Artikel 4 Uitbetaling van de bekostiging

De bekostiging zal als regel voor de tijdsduur van één schooljaar verstrekt worden. Dit zal zeker het geval zijn als de ouders voorafgaande aan een schooljaar een aanvraag doen ten behoeve van een geheel schooljaar.

In enkele gevallen echter, bijvoorbeeld als de aanvraag gedurende het schooljaar plaatsvindt, of bij onveranderde situatie, kan het college beslissen dat de bekostiging geldt voor dat lopende schooljaar en indien noodzakelijk ook voor het daaropvolgende schooljaar. Het creëren van deze beleidsruimte is de reden dat in artikel 4 van de verordening leerlingenvervoer gemeente Aa en Hunze is bepaald, dat het college bij de verstrekking van de bekostiging tevens de termijn van de bekostiging bepaalt. In de beschikking dient deze termijn wel aangegeven te worden. Stelt de gemeenteraad zich echter op het standpunt dat de bekostiging te allen tijde tot het einde van het aangevraagde schooljaar dient te lopen, verdient het aanbeveling om de verordening in die zin aan te passen. De gekozen formulering van artikel 4 van de verordening leerlingenvervoer gemeente Aa en Hunze laat de ruimte om per geval de termijn van de bekostiging te bepalen.

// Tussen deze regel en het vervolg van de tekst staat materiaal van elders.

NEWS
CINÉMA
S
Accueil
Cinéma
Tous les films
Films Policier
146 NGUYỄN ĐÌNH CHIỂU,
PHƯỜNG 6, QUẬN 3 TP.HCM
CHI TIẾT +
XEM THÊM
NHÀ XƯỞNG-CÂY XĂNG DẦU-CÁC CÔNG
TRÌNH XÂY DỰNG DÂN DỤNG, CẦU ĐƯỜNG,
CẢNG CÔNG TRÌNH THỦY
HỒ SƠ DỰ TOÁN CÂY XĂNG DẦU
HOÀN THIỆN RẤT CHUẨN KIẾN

Tevens dient het college bij verstrekking van bekostiging de wijze en het tijdstip van uitbetaling te bepalen.

Bepaald zal onder andere dienen te worden of:

  • -

    de bekostiging per maand, kwartaal, of halfjaar geschiedt;

  • -

    de bekostiging in de vorm van een voorfinanciering of op declaratiebasis, dan wel via een vast termijnbedrag achteraf geschiedt;

  • -

    de bekostiging, in het geval er sprake is van aangepast vervoer, rechtstreeks aan de vervoersonderneming geschiedt.

Aangezien de praktijk ten aanzien van de wijze van betaling en het tijdstip van betalen veel verschillende varianten laat zien, is in de verordening leerlingenvervoer gemeente Aa en Hunze geen expliciete keuze gemaakt.

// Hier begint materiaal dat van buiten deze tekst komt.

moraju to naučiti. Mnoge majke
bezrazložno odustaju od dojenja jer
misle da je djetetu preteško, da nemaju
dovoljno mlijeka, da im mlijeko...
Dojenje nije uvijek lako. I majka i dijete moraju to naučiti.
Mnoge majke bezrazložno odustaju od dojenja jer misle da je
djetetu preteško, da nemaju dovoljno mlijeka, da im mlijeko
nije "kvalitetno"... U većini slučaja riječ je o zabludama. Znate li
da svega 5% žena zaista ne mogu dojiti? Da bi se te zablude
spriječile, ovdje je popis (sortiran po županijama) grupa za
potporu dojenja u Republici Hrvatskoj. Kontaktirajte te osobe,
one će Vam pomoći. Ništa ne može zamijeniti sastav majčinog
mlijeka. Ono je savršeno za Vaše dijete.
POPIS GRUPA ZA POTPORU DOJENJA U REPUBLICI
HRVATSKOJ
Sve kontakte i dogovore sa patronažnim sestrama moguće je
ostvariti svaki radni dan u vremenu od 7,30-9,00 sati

Artikel 5 Aanvraagprocedure

De artikelen 5 en 6 van de verordening leerlingenvervoer gemeente Aa en Hunze regelen de aanvraagprocedure voor bekostiging van de vervoerskosten. Tevens zijn bepalingen opgenomen omtrent de handelwijze bij veranderingen van omstandigheden die van invloed kunnen zijn op de bekostiging. Indien ouders menen voor bekostiging in aanmerking te komen, dienen zij hiertoe een aanvraag in bij het college. Van gemeentezijde wordt hiervoor een aanvraagformulier beschikbaar gesteld. Artikel 4:4 van de Algemene wet bestuursrecht (Awb) geeft in het algemeen de gemeente de bevoegdheid om het gebruik van aanvraagformulieren voor te schrijven.

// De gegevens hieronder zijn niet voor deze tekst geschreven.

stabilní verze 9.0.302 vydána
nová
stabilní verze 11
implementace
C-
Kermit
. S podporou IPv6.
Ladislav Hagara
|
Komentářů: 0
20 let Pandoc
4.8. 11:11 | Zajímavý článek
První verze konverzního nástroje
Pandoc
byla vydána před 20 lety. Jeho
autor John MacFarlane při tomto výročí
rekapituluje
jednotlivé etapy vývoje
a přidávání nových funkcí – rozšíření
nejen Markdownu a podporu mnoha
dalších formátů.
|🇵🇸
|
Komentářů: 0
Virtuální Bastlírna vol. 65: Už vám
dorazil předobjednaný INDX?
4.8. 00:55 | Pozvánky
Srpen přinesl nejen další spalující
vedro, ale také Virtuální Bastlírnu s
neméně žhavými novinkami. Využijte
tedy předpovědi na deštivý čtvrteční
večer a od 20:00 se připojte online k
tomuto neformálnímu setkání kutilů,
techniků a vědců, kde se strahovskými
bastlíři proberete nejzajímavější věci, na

In artikel 5 van de verordening leerlingenvervoer gemeente Aa en Hunze zijn nadere bepalingen opgenomen omtrent de aanvraag van bekostiging van de vervoerskosten.

De aanvraag kan in principe op twee tijdstippen plaatsvinden:

  • 1

    indien het betreft een aanvraag voor het nieuwe schooljaar, dient de aanvraag voor 1 juni voorafgaand aan dat nieuwe schooljaar ingediend te worden;

  • 2

    indien het betreft een aanvraag gedurende het schooljaar, kan de aanvraag gedurende het schooljaar worden ingediend.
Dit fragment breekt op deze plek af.